### [REQUIRED ACTION]
Check each line of the entries below for the string "interieur" and state how many lines have it, with no other text.

### [INPUT RECORDS]

------------------------------

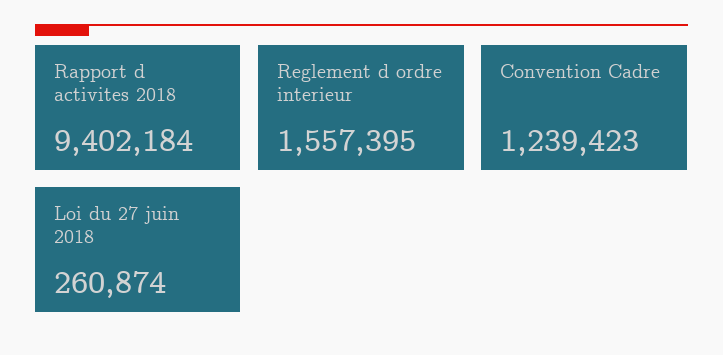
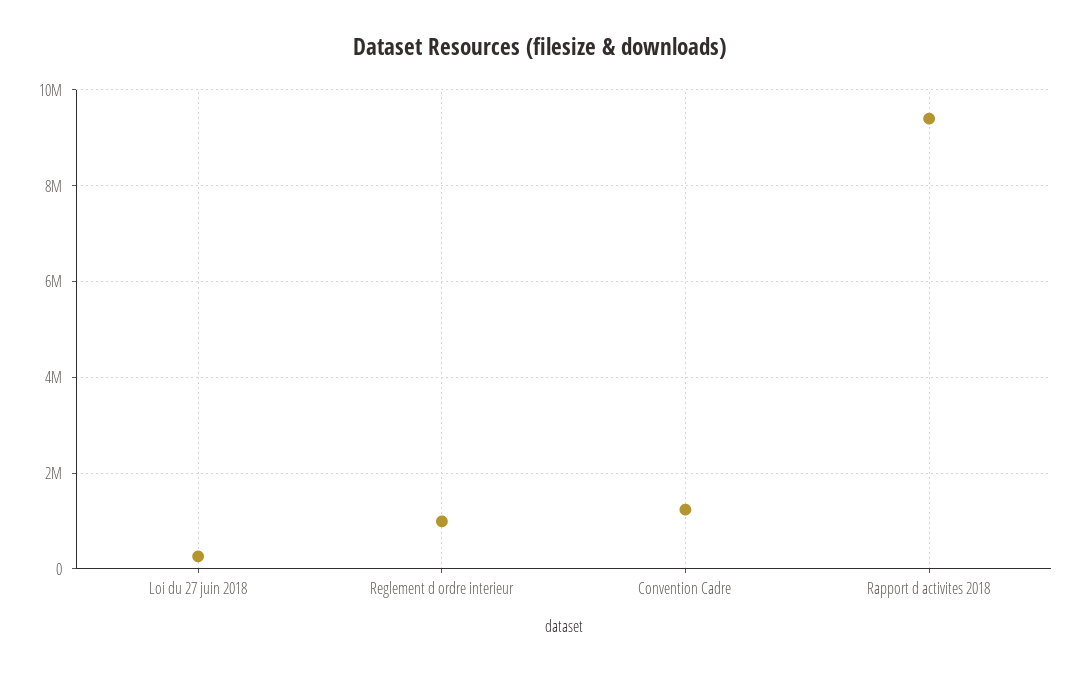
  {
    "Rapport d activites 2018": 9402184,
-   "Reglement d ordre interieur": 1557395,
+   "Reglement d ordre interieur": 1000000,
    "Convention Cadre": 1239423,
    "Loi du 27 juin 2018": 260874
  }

------------------------------

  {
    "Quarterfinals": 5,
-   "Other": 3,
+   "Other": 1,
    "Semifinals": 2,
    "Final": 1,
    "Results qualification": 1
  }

------------------------------

### [RESULT BELOW]
2